Magnetic fluctuation and dominant superconducting pairing symmetry near the tunable Van Hove singularity

TL;DR

This study explores how magnetic fluctuations and the shape of the density of states near the Van Hove singularity influence superconducting pairing symmetries on a triangular lattice, revealing dominant f-wave pairing near the singularity.

Contribution

It demonstrates how tuning the next-nearest-neighbor hopping parameter affects magnetic correlations and pairing symmetries in the Hubbard model on a triangular lattice.

Findings

Ferromagnetic correlations are enhanced at higher U and β.

f-wave pairing dominates near the Van Hove singularity.

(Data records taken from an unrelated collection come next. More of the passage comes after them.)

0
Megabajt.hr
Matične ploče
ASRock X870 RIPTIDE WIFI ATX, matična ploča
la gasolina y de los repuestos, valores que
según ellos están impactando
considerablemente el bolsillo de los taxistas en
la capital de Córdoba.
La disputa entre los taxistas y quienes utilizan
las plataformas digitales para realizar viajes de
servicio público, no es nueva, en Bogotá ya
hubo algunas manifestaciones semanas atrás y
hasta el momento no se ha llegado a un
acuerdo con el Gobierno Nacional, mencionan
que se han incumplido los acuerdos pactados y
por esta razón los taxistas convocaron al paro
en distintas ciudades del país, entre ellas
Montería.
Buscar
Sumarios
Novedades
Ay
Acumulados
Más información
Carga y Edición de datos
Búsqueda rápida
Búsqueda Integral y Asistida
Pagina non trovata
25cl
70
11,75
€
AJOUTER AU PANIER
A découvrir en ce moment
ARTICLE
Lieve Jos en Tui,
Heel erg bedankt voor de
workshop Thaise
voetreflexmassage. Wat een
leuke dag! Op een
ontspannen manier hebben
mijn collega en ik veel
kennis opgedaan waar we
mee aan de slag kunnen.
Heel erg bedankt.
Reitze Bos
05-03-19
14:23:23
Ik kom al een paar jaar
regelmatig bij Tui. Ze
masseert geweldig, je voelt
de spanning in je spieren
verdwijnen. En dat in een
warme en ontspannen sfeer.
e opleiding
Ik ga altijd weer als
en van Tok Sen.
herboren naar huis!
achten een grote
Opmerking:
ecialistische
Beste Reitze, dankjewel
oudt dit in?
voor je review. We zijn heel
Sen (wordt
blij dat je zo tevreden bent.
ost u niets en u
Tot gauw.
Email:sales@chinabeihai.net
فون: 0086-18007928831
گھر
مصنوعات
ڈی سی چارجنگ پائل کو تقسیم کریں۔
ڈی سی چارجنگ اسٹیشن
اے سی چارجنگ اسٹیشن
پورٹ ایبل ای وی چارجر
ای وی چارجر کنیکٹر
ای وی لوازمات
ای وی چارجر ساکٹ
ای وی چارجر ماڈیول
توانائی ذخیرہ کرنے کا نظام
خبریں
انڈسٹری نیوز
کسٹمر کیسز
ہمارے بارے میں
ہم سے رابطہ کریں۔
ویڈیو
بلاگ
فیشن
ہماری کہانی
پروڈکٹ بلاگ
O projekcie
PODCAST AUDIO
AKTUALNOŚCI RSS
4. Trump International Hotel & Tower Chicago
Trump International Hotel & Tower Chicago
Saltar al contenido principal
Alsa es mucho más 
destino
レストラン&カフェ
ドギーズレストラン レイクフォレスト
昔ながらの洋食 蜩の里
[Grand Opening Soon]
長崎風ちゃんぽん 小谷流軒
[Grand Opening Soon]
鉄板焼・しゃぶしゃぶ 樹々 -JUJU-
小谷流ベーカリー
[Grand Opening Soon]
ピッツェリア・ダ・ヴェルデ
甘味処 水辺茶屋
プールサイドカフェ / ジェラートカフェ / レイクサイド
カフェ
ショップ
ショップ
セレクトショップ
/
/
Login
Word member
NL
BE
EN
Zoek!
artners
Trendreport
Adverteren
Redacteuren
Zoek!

Neither f-wave nor f_n-wave superconductivity is likely near half-filling.

Abstract

We have investigated the magnetism and pairing correlations of the triangular lattice based on the Hubbard model using the determinant quantum Monte Carlo method and the constrained path Monte Carlo. The results show that the presence of the next-nearest-neighbor hopping integral $t^{\prime}$ introduces an additional energy scale to the system, and through $t^{\prime}$, one can regulate the shape of the density of states and thus the position of the van Hove singularity point. Increasing inverse temperature $\beta$ and on-site interaction $U$ favor the formation of ferromagnetic correlation in a rather large filling region, and the calculations for different lattice sizes show that the range of the ferromagnetic correlations is smaller than the smallest lattice simulated at the investigated temperatures. We study the different pairing correlations of the triangular lattice near several typical fillings and show that the $f$-wave pairing dominates the system in the filling region near the van Hove singularity point with a high density of states, where the ferromagnetic correlation is also enhanced. When the filling is close to half-filling, the pairing susceptibility with $f$ wave is suppressed and the pairing susceptibility of $f_n$ wave is enhanced, however, both the effective pairing interaction with $f$ wave and $f_n$ wave are negative, which indicates that neither $f$-wave nor $f_n$-wave superconductivity may exist. Finally, we find that the pairing channel of different symmetry in the system maybe closely related to the magnetic properties. Ferromagnetic fluctuation favors the formation of $f$-wave pairing, while antiferromagnetic fluctuation tends to promote $f_n$-wave pairing.